Mit diesem Absatz eröffnet Georg M. Oswald, Jahrgang 1963, die
erste Erzählung seines ersten Buches. "DAS LOCH" faßt neun Erzählungen,
die kürzeste vier, die längste gut vierzig Seiten umfangreich.
Jede Geschichte eigenständig, beschreiben doch alle die Einsamkeit,
sei sie nun allein oder in Anwesenheit anderer, insbesondere anderer aus
der eigenen Familie erlitten. Das ist aber beileibe nicht nur traurig,
denn der Autor stammt aus München mithin dem genius loci eines Karl
Valentin. So wird der eigentlich düstere Hintergrund einer Geschichte
von einem Sinn für groteske Situationskomik gebrochen und diese Brechung
durch eine aus dem Bayerischen ins Hochdeutsche übertragene Syntax
gesteigert. Manche Satzbandwürmer mit ihren, wie im richtigen bayrischen
Leben auch, stets eingeschobenen Wiederholungen, dürften bei den evtl.
sogar dialekt gefärbten Lesungen des Autoren den I-Punkt setzen.

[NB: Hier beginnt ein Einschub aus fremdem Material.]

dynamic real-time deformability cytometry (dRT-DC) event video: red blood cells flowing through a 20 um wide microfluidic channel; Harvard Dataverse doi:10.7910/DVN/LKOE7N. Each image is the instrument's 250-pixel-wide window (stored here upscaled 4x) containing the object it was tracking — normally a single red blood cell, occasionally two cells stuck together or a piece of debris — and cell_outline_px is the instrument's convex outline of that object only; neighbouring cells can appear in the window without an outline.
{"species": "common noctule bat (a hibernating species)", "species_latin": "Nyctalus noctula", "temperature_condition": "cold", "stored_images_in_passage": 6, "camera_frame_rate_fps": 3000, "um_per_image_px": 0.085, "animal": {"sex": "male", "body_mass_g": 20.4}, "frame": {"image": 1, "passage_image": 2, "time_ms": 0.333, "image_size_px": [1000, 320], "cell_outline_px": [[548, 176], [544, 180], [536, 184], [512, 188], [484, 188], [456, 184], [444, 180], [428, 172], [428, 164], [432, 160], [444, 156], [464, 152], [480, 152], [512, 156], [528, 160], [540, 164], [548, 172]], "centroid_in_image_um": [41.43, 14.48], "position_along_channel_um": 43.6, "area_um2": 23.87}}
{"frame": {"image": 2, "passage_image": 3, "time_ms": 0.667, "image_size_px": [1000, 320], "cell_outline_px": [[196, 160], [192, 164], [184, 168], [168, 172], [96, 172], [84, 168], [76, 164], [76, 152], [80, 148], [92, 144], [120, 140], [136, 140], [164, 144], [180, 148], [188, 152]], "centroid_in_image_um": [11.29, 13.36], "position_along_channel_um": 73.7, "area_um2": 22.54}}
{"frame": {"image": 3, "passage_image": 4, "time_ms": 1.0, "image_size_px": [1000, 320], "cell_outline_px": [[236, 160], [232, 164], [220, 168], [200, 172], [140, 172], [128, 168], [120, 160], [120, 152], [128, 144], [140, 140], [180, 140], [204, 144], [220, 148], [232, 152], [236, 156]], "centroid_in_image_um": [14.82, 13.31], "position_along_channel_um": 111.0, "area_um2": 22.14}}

"Die drei Polizistenkollegen waren, wie der Polizistenvater, ebenfalls
Polizistenväter, die alle drei Polizistensöhne oder -töchter
hatten, mit denen sie unausgesetzt vor den jeweils anderen Polizistenvätern
prahlten."
Nachkriegserlebnisse, eine Weihnachtsbescherung, ein gerade verstorbener
Hausmeister, der Diebstahl einer Grabvase samt Inhalt, die schwesterliche
Ernte von Stachelbeeren im ererbten elterlichen Hause, eine Taufe, eine
Künstlerliebe, ein Ausländerabschiebeverfahren und schließlich
"Tante Gertis letzter Satz" halten uns den Spiegel vor und lassen
sich nicht allzuschnell abschütteln. Ein gelungener Auftakt, der auf
weiteres gespannt macht.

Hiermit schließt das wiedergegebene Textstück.